- Gapende Muur
- Yawning Wall
- Amersfoort, NL, 2016, competition, 2d nominated
- Open structure, 18 x 3.8 x 5 m
- Organized by Fasade Architectuur Amersfoort
- Full Concept, Full modelisation and visuals
- Team: Marie Prunault
- During WWI, Hundreds of thousands of Belgian refugees fled the country to seek asylum in the Netherlands.
In that time the refugees participated to the construction of a memorial in Amersfoort.
For the 100 anniversary of the monument, the plan is to build a folly or other architectonic feature that would sustain the significance of the ancient monument.
2 walls in foolproof, all welded galvanized steel invite themselves in the forest to document the site, the monument, and stories of refugees.
They are actually from one wall, a fence, a separation, opening up to display facts written in words.
There is always a fence in those stories.
This disposition means the visitor will experience tight enclosure on his path through the document.
The impact on his memory and cultural awareness will gain a more intimate significance than a distant, openly displayed grand picture.
This shift is also a mean of preserving the integrity of the monument, and all its features, as a whole, by standing aside of the scenery, “backstage”, and informing with other medium, turned outside-in.
Though it is a shift, it echoes the monumental buildings in many ways:
– Orientation (to be slightly adjusted when clearance in the tree is located exactly).
– “Wall” typology.
– Footprint of the plateau, “peach color”.
– Scale of steel blades folds and stripes recalls of masonry.
– Large scale pictures on the outside, materialized through the effects of shades in the steel folds, though in this case they are blurred on purpose, as to get the clue one needs to get in.
The exact location is the crossing of a clearance in the forest, where a lengthy device can be squeezed in without disturbance, and the natural track we follow today when entering the site after passing the monument
This track has nothing to do with the ad-hoc approach to the monument, when it was planned by the architect in 1916, but that is the reality today. The original access cannot be restored due to the changes in the territory.
All the information is simply displayed in plain words, possibly with pictures, like a giant newspaper page. This is stamped on the steel directly, and covered with a protection layer against graffiti.
The building is shaped to fit between the need of having people reading inside and the wish to leave the trees and other elements of the forest follow their regular life around, taking very little of their space.
The construction itself is actually two gantries on which the skin is tensed.
The design is made in 2 materials:
-Galvanized steel (durability 80 to 120 years)
-Clay concrete, pigmented in the same “peach color” wanted for the fountain of the monument.
-To minimize the impact on the surroundings, there are no concrete foundations, but steel screwed piles, and as indicated before, the building is shaped to leave space for the trees, as it is said earlier it is a guest.
-The story is embedded in the detailing following contemporary/innovative construction techniques, the subdivision echoed the traditional brick size, the small folds evocate the art in the brick work. This is important also in relation to the message of the monument, who tells a story also in its own making, the work of men.

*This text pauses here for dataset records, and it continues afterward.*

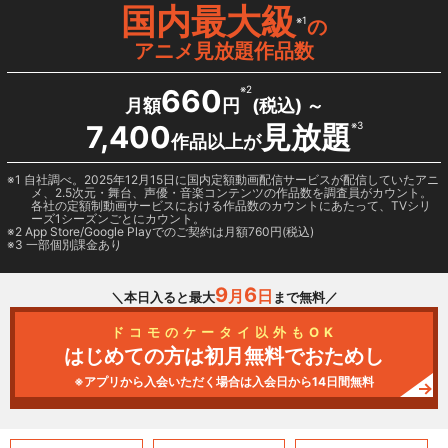
国内最大級
※1
の
アニメ見放題作品数
660
※2
月額
円
(税込) ～
7,400
見放題
※3
作品以上が
1 自社調べ。2025年12月15日に国内定額動画配信サービスが配信していたアニ
メ、2.5次元・舞台、声優・音楽コンテンツの作品数を調査員がカウント。
各社の定額制動画サービスにおける作品数のカウントにあたって、TVシリ
ーズ1シーズンごとにカウント。
2
App Store/Google Play
でのご契約は月額760円(税込)
3 一部個別課金あり
9
6
月
日
＼本日入ると最大
まで無料／
ドコモのケータイ以外もOK
はじめての方は初月無料でおためし
※アプリから入会いただく場合は入会日から14日間無料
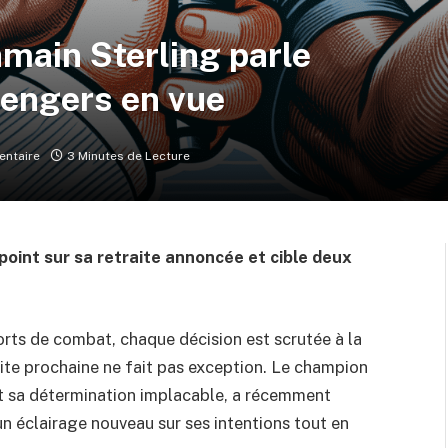
amain Sterling parle
llengers en vue
ntaire
3 Minutes de Lecture
 point sur sa retraite annoncée et cible deux
rts de combat, chaque décision est scrutée à la
raite prochaine ne fait pas exception. Le champion
et sa détermination implacable, a récemment
 un éclairage nouveau sur ses intentions tout en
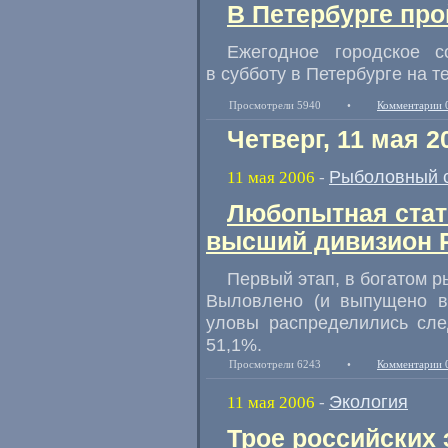
В Петербурге пр
Ежегодное городское с
в субботу в Петербурге на 
Просмотрели 5940
•
Комментарии 
Четверг, 11 мая 2
Рыболовный 
11 мая 2006
-
Любопытная стат
высший дивизион 
Первый этап, в богатом р
Выловлено (и выпущено в
уловы распределились сле
51,1%.
Просмотрели 6243
•
Комментарии 
Экология
11 мая 2006
-
Трое российских 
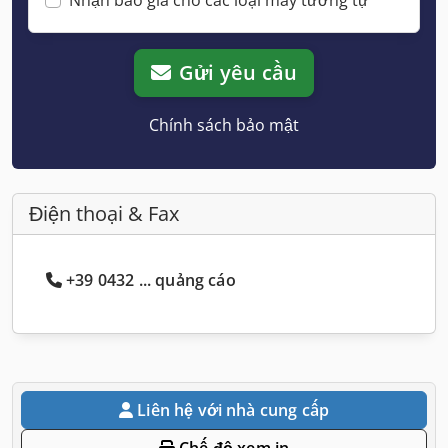
Gửi yêu cầu
Chính sách bảo mật
Điện thoại & Fax
+39 0432 ... quảng cáo
Liên hệ với nhà cung cấp
Chế độ xem in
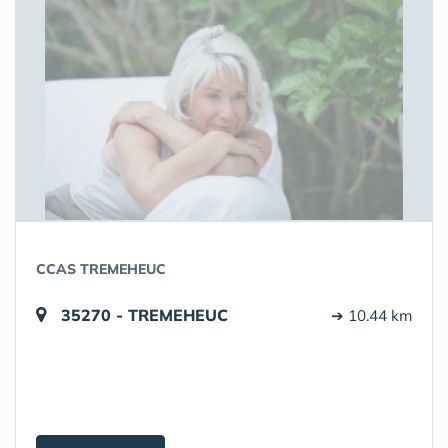
CCAS TREMEHEUC
35270 - TREMEHEUC
➔ 10.44 km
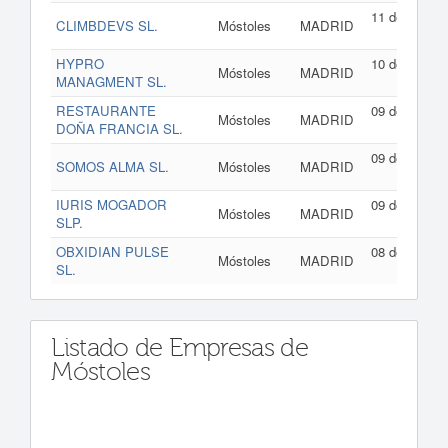
11 de junio d
CLIMBDEVS SL.
Móstoles
MADRID
202
HYPRO
10 de junio d
Móstoles
MADRID
MANAGMENT SL.
202
RESTAURANTE
09 de junio d
Móstoles
MADRID
DOÑA FRANCIA SL.
202
09 de junio d
SOMOS ALMA SL.
Móstoles
MADRID
202
IURIS MOGADOR
09 de junio d
Móstoles
MADRID
SLP.
202
OBXIDIAN PULSE
08 de junio d
Móstoles
MADRID
SL.
202
Listado de Empresas de
Móstoles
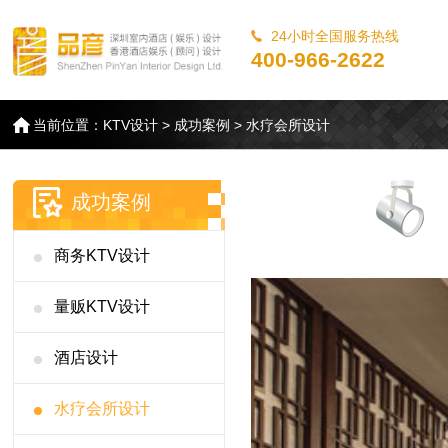
24小时全国服务热线
400-966-2622
当前位置：
KTV设计
>
成功案例
>
水疗会所设计
成功案例
商务KTV设计
量贩KTV设计
酒店设计
水疗会所设计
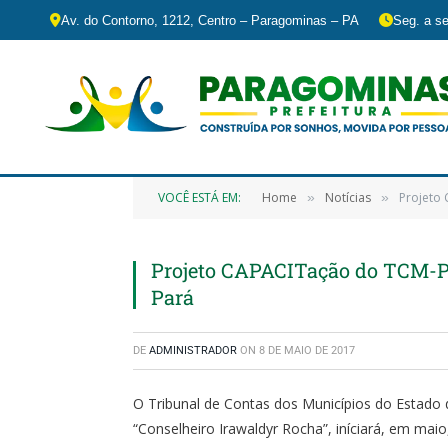
Av. do Contorno, 1212, Centro – Paragominas – PA
Seg. a se
VOCÊ ESTÁ EM:
Home
Notícias
Projeto
»
»
Projeto CAPACITação do TCM-PA
Pará
DE
ADMINISTRADOR
ON
8 DE MAIO DE 2017
O Tribunal de Contas dos Municípios do Estado 
“Conselheiro Irawaldyr Rocha”, iníciará, em ma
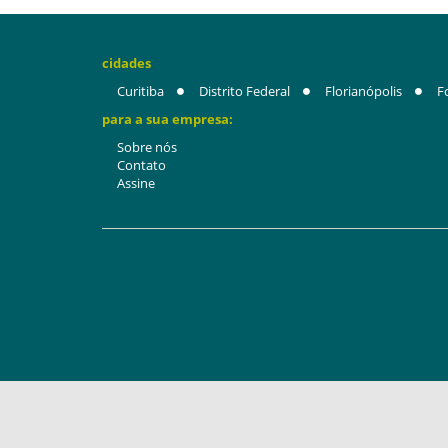
cidades
Curitiba
Distrito Federal
Florianópolis
F
para a sua empresa:
Sobre nós
Contato
Assine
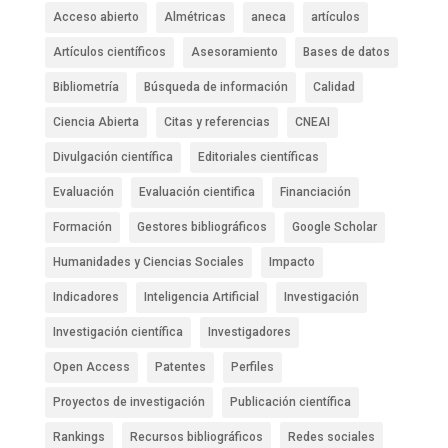
Acceso abierto
Almétricas
aneca
artículos
Artículos científicos
Asesoramiento
Bases de datos
Bibliometría
Búsqueda de información
Calidad
Ciencia Abierta
Citas y referencias
CNEAI
Divulgación científica
Editoriales científicas
Evaluación
Evaluación cientifica
Financiación
Formación
Gestores bibliográficos
Google Scholar
Humanidades y Ciencias Sociales
Impacto
Indicadores
Inteligencia Artificial
Investigación
Investigación científica
Investigadores
Open Access
Patentes
Perfiles
Proyectos de investigación
Publicación científica
Rankings
Recursos bibliográficos
Redes sociales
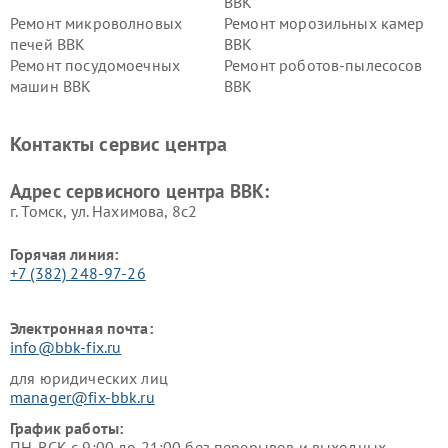
BBK
Ремонт микроволновых
Ремонт морозильных камер
печей BBK
BBK
Ремонт посудомоечных
Ремонт роботов-пылесосов
машин BBK
BBK
Ремонт ресиверов BBK
Ремонт музыкальных центров
BBK
Контакты сервис центра
Ремонт винных шкафов BBK
Адрес сервисного центра BBK:
г. Томск, ул. Нахимова, 8с2
Горячая линия:
+7 (382) 248-97-26
Электронная почта:
info@bbk-fix.ru
для юридических лиц
manager@fix-bbk.ru
График работы:
ПН-ВСК с 9:00 до 21:00 без перерывов и выходных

Jury report (translated from Dutch, Original Document, p 17):
The design consists of two adjacent galvanized walls, which, because of the smooth curve, form an open space, where the visitors can walk. Two walls in fully welded galvanized steel as guests in the forest landscape to document the monument and the story of the refugees.
All information is presented in clear terms, with photos, like a giant newspaper page. The information is listed on the thin steel plates, covered with a protective coating against graffiti.
The addition was conceived by the designers at the intersection of a slack in the forest, in which a longitudinal volume can be pressed without disturbance along the natural way that visitors followed when entering the premises after passing the monument.
The construction itself consists of two portals on which a steel curtain is tensioned. The property is extensive. The design restrained character is a conscious choice of the designers, in order to minimize the impact on the existing Belgian Monument.
The jury greatly appreciates the design and the intriguing, poetic form of the added element. The combination of light, sculptural form, where some tightness is assumed, and through text and form has an added meaning, make the proposal attractive. However, there are doubts about the functionality and the durability. The jury wonders whether the written information at this height and in wavy lines will reach the visitors.